If you have any doubts that Republicans are readying themselves, check out this recent randomly selected conservative blog post on “The feminizing of our culture”
Fox’s show seems destined to perpetuate the stereotype that women can’t handle power. Maybe more insidiously, though, it will argue that, even if women are capable, men just won’t take them seriously.
In this sense, a show like this doesn’t just affect women — and the social construction of femininity. In Pozner’s humorous but spot-on translation of Fox’s reality-TV speak, when Fox says they will be casting “unsuspecting men used to calling the shots,” she reads it as casting men “specifically because they are likely to say regressive, patronizing, offensive things about women, and possibly prone toward behaving in domineering, controlling, maybe even abusive ways.”
Although Fox and other will certainly argue that they are not holding up these men as ideal representatives of their gender, they will nevertheless become, once again, the only representations of men we see. The thoughtful, understanding man — one who respects a strong women and who is comfortable living in an equal partnership with women — will never enter the picture in this reality-TV framework.

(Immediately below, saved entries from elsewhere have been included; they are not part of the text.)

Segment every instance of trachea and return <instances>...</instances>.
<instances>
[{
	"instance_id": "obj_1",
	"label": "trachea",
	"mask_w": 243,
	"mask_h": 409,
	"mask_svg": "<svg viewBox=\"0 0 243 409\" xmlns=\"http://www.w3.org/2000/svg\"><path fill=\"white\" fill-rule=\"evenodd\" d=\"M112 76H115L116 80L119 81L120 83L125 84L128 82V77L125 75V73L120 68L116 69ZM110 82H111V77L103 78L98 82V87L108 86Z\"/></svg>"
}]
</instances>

And that makes Obama’s rejection of the traditional macho-posturing all the more unique — and all the more difficult.
It shouldn’t be.
Of course, Obama also has to negotiate what Clarence Page identifies as the “nation’s racial minefield.”
Page is reflecting on both a recent Newsweek poll that reveals generally positive American attitudes toward electing a female or black president as well as an essay in the Washington Post in which Amina Luqman discusses her mixed reaction to Obama’s understated performance at the All-American Presidential Forum at Howard University.
Page writes:
I am hardly the only observer to notice that Obama seemed to be containing himself as an orator during the recent Democratic candidates’ forum at historically black Howard University. He seemed deliberately avoiding the soaring oratory, rhythmic cadence or targeted appeals to black grievance that would spark applause from the mostly black audience [...]Instead, ironically it was Sen. Clinton who showed the most freedom to give voice to black grievances. In the evening’s most memorable moment she brought some in the crowd to their feet concerning the disproportionate effect HIV has on black communities. If “HIV-AIDS were the leading cause of death of white women between the ages of 25 and 34,” she said, “there would be an outraged outcry in this country.”
“For Obama to have said the same words in the same fiery manner could have been political suicide,” Luqman wrote. “By forfeit, Clinton essentially becomes the black candidate; it’s not a space America would allow Obama to fill.”
No, but that’s politics.
Obama dismisses the “black enough” debate in the Newsweek interview as a reflection of the nation’s state of mind more than his own.
“I think America is still caught in a little bit of a time warp,” he says. “The narrative of black politics is still shaped by the ’60s and black power.”
Most black voters, he says, care more about bread-and-butter issues like jobs, gas prices and decent education opportunities for their kids.
I think he’s right, but to achieve his presidential goal, he can’t get completely around the issue of race.
He has to go through it — and show the way for the rest of us.
Page’s final lines here are eloquent, but I think he misses the point. Obama already gets it. He is obviously aware of the “narratives” that surround this presidential campaign, and he is appealing to — are you sitting down? — the intelligence and integrity of the American public in the hope of transcending those narratives.
Obama could just become another character an age-old political story, but in a daring move in this mediated age, he is attempting to construct his own.